(Beginning of TASK DATA)

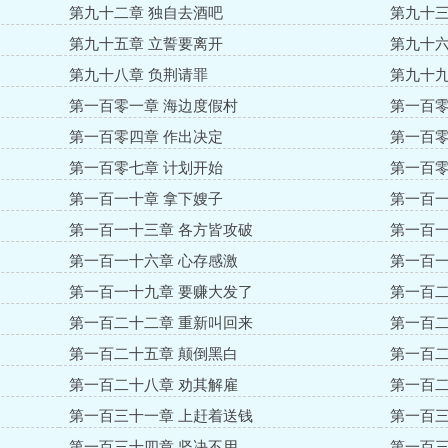
第九十二章 独自去酒吧
第九十三
第九十五章 立誓要离开
第九十六
第九十八章 负荆请罪
第九十九
第一百零一章 海边度假村
第一百零
第一百零四章 作出决定
第一百零
第一百零七章 计划开始
第一百零
第一百一十章 拿下嫂子
第一百一
第一百一十三章 各方皆攻破
第一百一
第一百一十六章 心存感激
第一百一
第一百一十九章 要赚大发了
第一百二
第一百二十二章 重新叫回来
第一百二
第一百二十五章 颠倒黑白
第一百二
第一百二十八章 劝其解雇
第一百二
第一百三十一章 上赶着送钱
第一百三
第一百三十四章 坚决不用
第一百三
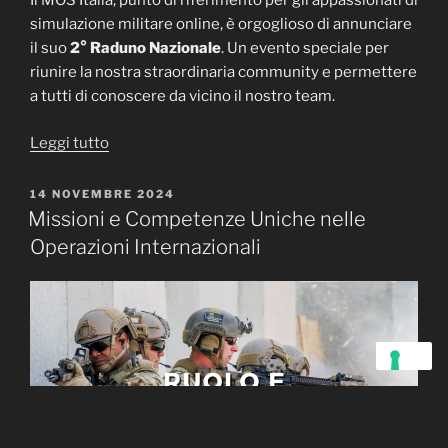
Il MOS Italia, punto di riferimento per gli appassionati di
simulazione militare online, è orgoglioso di annunciare
il suo
2° Raduno Nazionale
. Un evento speciale per
riunire la nostra straordinaria community e permettere
a tutti di conoscere da vicino il nostro team.
“2°
Leggi tutto
Raduno
MOS
PUBBLICATO
14 NOVEMBRE 2024
IL
Italia
Missioni e Competenze Uniche nelle
a
Operazioni Internazionali
Roma
14
e
15
Dicembre
20242°
Raduno
Nazionale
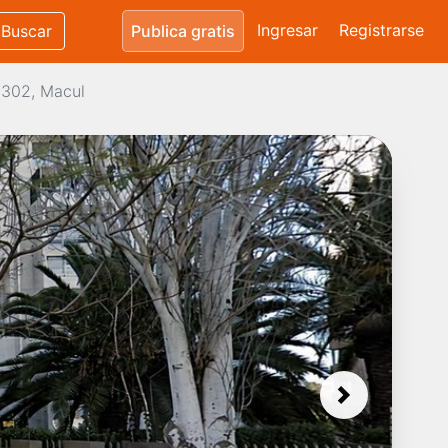
Ingresar
Registrarse
Buscar
Publica gratis
2302, Macul
Next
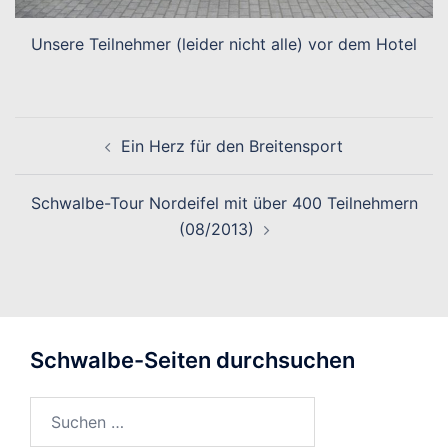
Unsere Teilnehmer (leider nicht alle) vor dem Hotel
Beitragsnavigation
Ein Herz für den Breitensport
Schwalbe-Tour Nordeifel mit über 400 Teilnehmern
(08/2013)
Schwalbe-Seiten durchsuchen
Suchen
nach:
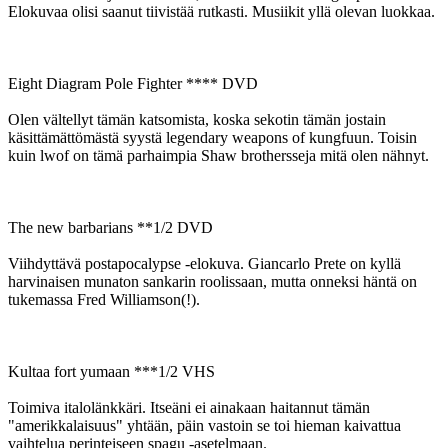
Elokuvaa olisi saanut tiivistää rutkasti. Musiikit yllä olevan luokkaa.
Eight Diagram Pole Fighter **** DVD
Olen vältellyt tämän katsomista, koska sekotin tämän jostain
käsittämättömästä syystä legendary weapons of kungfuun. Toisin
kuin lwof on tämä parhaimpia Shaw brothersseja mitä olen nähnyt.
The new barbarians **1/2 DVD
Viihdyttävä postapocalypse ‑elokuva. Giancarlo Prete on kyllä
harvinaisen munaton sankarin roolissaan, mutta onneksi häntä on
tukemassa Fred Williamson(!).
Kultaa fort yumaan ***1/2 VHS
Toimiva italolänkkäri. Itseäni ei ainakaan haitannut tämän
"amerikkalaisuus" yhtään, päin vastoin se toi hieman kaivattua
vaihtelua perinteiseen spagu ‑asetelmaan.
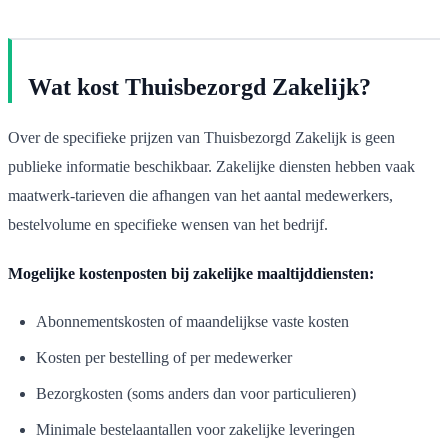
Wat kost Thuisbezorgd Zakelijk?
Over de specifieke prijzen van Thuisbezorgd Zakelijk is geen
publieke informatie beschikbaar. Zakelijke diensten hebben vaak
maatwerk-tarieven die afhangen van het aantal medewerkers,
bestelvolume en specifieke wensen van het bedrijf.
Mogelijke kostenposten bij zakelijke maaltijddiensten:
Abonnementskosten of maandelijkse vaste kosten
Kosten per bestelling of per medewerker
Bezorgkosten (soms anders dan voor particulieren)
Minimale bestelaantallen voor zakelijke leveringen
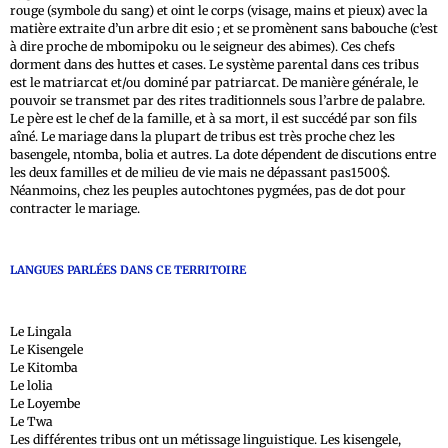
rouge (symbole du sang) et oint le corps (visage, mains et pieux) avec la
matière extraite d’un arbre dit esio ; et se promènent sans babouche (c’est
à dire proche de mbomipoku ou le seigneur des abimes). Ces chefs
dorment dans des huttes et cases. Le système parental dans ces tribus
est le matriarcat et/ou dominé par patriarcat. De manière générale, le
pouvoir se transmet par des rites traditionnels sous l’arbre de palabre.
Le père est le chef de la famille, et à sa mort, il est succédé par son fils
aîné. Le mariage dans la plupart de tribus est très proche chez les
basengele, ntomba, bolia et autres. La dote dépendent de discutions entre
les deux familles et de milieu de vie mais ne dépassant pas1500$.
Néanmoins, chez les peuples autochtones pygmées, pas de dot pour
contracter le mariage.
LANGUES PARLÉES DANS CE TERRITOIRE
Le Lingala
Le Kisengele
Le Kitomba
Le lolia
Le Loyembe
Le Twa
Les différentes tribus ont un métissage linguistique. Les kisengele,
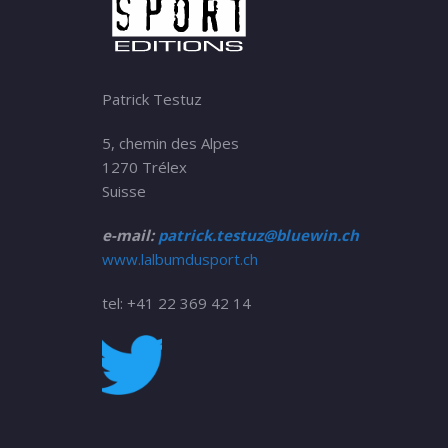
Patrick Testuz
5, chemin des Alpes
1270 Trélex
Suisse
e-mail:
patrick.testuz@bluewin.ch
www.lalbumdusport.ch
tel: +41 22 369 42 14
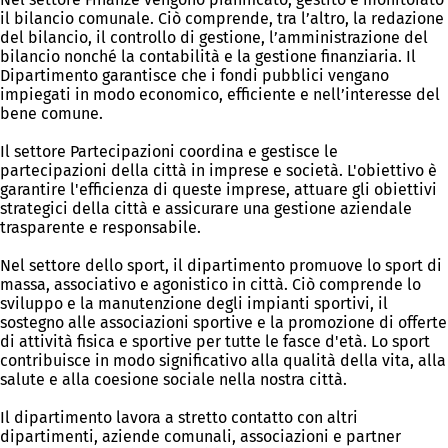
il bilancio comunale. Ciò comprende, tra l’altro, la redazione
del bilancio, il controllo di gestione, l’amministrazione del
bilancio nonché la contabilità e la gestione finanziaria. Il
Dipartimento garantisce che i fondi pubblici vengano
impiegati in modo economico, efficiente e nell’interesse del
bene comune.
Il settore Partecipazioni coordina e gestisce le
partecipazioni della città in imprese e società. L'obiettivo è
garantire l'efficienza di queste imprese, attuare gli obiettivi
strategici della città e assicurare una gestione aziendale
trasparente e responsabile.
Nel settore dello sport, il dipartimento promuove lo sport di
massa, associativo e agonistico in città. Ciò comprende lo
sviluppo e la manutenzione degli impianti sportivi, il
sostegno alle associazioni sportive e la promozione di offerte
di attività fisica e sportive per tutte le fasce d'età. Lo sport
contribuisce in modo significativo alla qualità della vita, alla
salute e alla coesione sociale nella nostra città.
Il dipartimento lavora a stretto contatto con altri
dipartimenti, aziende comunali, associazioni e partner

(End of TASK DATA)

> [WHAT YOU ARE ASKED TO DO]: Give back the listing unchanged. Strip out the pictures.

> [RESULT]:
第九十二章 独自去酒吧
第九十三
第九十五章 立誓要离开
第九十六
第九十八章 负荆请罪
第九十九
第一百零一章 海边度假村
第一百零
第一百零四章 作出决定
第一百零
第一百零七章 计划开始
第一百零
第一百一十章 拿下嫂子
第一百一
第一百一十三章 各方皆攻破
第一百一
第一百一十六章 心存感激
第一百一
第一百一十九章 要赚大发了
第一百二
第一百二十二章 重新叫回来
第一百二
第一百二十五章 颠倒黑白
第一百二
第一百二十八章 劝其解雇
第一百二
第一百三十一章 上赶着送钱
第一百三
第一百三十四章 坚决不用
第一百三
Il MOS Italia, punto di riferimento per gli appassionati di
simulazione militare online, è orgoglioso di annunciare
il suo
2° Raduno Nazionale
. Un evento speciale per
riunire la nostra straordinaria community e permettere
a tutti di conoscere da vicino il nostro team.
“2°
Leggi tutto
Raduno
MOS
PUBBLICATO
14 NOVEMBRE 2024
IL
Italia
Missioni e Competenze Uniche nelle
a
Operazioni Internazionali
Roma
14
e
15
Dicembre
20242°
Raduno
Nazionale
Ingresar
Registrarse
Buscar
Publica gratis
2302, Macul
Next
Unsere Teilnehmer (leider nicht alle) vor dem Hotel
Beitragsnavigation
Ein Herz für den Breitensport
Schwalbe-Tour Nordeifel mit über 400 Teilnehmern
(08/2013)
Schwalbe-Seiten durchsuchen
Suchen
nach:
Elokuvaa olisi saanut tiivistää rutkasti. Musiikit yllä olevan luokkaa.
Eight Diagram Pole Fighter **** DVD
Olen vältellyt tämän katsomista, koska sekotin tämän jostain
käsittämättömästä syystä legendary weapons of kungfuun. Toisin
kuin lwof on tämä parhaimpia Shaw brothersseja mitä olen nähnyt.
The new barbarians **1/2 DVD
Viihdyttävä postapocalypse ‑elokuva. Giancarlo Prete on kyllä
harvinaisen munaton sankarin roolissaan, mutta onneksi häntä on
tukemassa Fred Williamson(!).
Kultaa fort yumaan ***1/2 VHS
Toimiva italolänkkäri. Itseäni ei ainakaan haitannut tämän
"amerikkalaisuus" yhtään, päin vastoin se toi hieman kaivattua
vaihtelua perinteiseen spagu ‑asetelmaan.
Wat kost Thuisbezorgd Zakelijk?
Over de specifieke prijzen van Thuisbezorgd Zakelijk is geen
publieke informatie beschikbaar. Zakelijke diensten hebben vaak
maatwerk-tarieven die afhangen van het aantal medewerkers,
bestelvolume en specifieke wensen van het bedrijf.
Mogelijke kostenposten bij zakelijke maaltijddiensten:
Abonnementskosten of maandelijkse vaste kosten
Kosten per bestelling of per medewerker
Bezorgkosten (soms anders dan voor particulieren)
Minimale bestelaantallen voor zakelijke leveringen
rouge (symbole du sang) et oint le corps (visage, mains et pieux) avec la
matière extraite d’un arbre dit esio ; et se promènent sans babouche (c’est
à dire proche de mbomipoku ou le seigneur des abimes). Ces chefs
dorment dans des huttes et cases. Le système parental dans ces tribus
est le matriarcat et/ou dominé par patriarcat. De manière générale, le
pouvoir se transmet par des rites traditionnels sous l’arbre de palabre.
Le père est le chef de la famille, et à sa mort, il est succédé par son fils
aîné. Le mariage dans la plupart de tribus est très proche chez les
basengele, ntomba, bolia et autres. La dote dépendent de discutions entre
les deux familles et de milieu de vie mais ne dépassant pas1500$.
Néanmoins, chez les peuples autochtones pygmées, pas de dot pour
contracter le mariage.
LANGUES PARLÉES DANS CE TERRITOIRE
Le Lingala
Le Kisengele
Le Kitomba
Le lolia
Le Loyembe
Le Twa
Les différentes tribus ont un métissage linguistique. Les kisengele,
Patrick Testuz
5, chemin des Alpes
1270 Trélex
Suisse
e-mail:
patrick.testuz@bluewin.ch
www.lalbumdusport.ch
tel: +41 22 369 42 14
il bilancio comunale. Ciò comprende, tra l’altro, la redazione
del bilancio, il controllo di gestione, l’amministrazione del
bilancio nonché la contabilità e la gestione finanziaria. Il
Dipartimento garantisce che i fondi pubblici vengano
impiegati in modo economico, efficiente e nell’interesse del
bene comune.
Il settore Partecipazioni coordina e gestisce le
partecipazioni della città in imprese e società. L'obiettivo è
garantire l'efficienza di queste imprese, attuare gli obiettivi
strategici della città e assicurare una gestione aziendale
trasparente e responsabile.
Nel settore dello sport, il dipartimento promuove lo sport di
massa, associativo e agonistico in città. Ciò comprende lo
sviluppo e la manutenzione degli impianti sportivi, il
sostegno alle associazioni sportive e la promozione di offerte
di attività fisica e sportive per tutte le fasce d'età. Lo sport
contribuisce in modo significativo alla qualità della vita, alla
salute e alla coesione sociale nella nostra città.
Il dipartimento lavora a stretto contatto con altri
dipartimenti, aziende comunali, associazioni e partner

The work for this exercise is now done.